Exercise objective:
The data that follows is to be given again, exactly as written.

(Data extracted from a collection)
━━━━

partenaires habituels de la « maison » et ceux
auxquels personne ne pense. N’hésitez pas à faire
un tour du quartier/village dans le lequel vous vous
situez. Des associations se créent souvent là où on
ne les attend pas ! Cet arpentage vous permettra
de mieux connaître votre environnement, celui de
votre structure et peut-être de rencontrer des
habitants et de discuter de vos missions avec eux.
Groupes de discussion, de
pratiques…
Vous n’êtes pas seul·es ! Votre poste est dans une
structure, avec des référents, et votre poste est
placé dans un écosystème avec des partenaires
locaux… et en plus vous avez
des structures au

━━━━

Response to the task:
partenaires habituels de la « maison » et ceux
auxquels personne ne pense. N’hésitez pas à faire
un tour du quartier/village dans le lequel vous vous
situez. Des associations se créent souvent là où on
ne les attend pas ! Cet arpentage vous permettra
de mieux connaître votre environnement, celui de
votre structure et peut-être de rencontrer des
habitants et de discuter de vos missions avec eux.
Groupes de discussion, de
pratiques…
Vous n’êtes pas seul·es ! Votre poste est dans une
structure, avec des référents, et votre poste est
placé dans un écosystème avec des partenaires
locaux… et en plus vous avez
des structures au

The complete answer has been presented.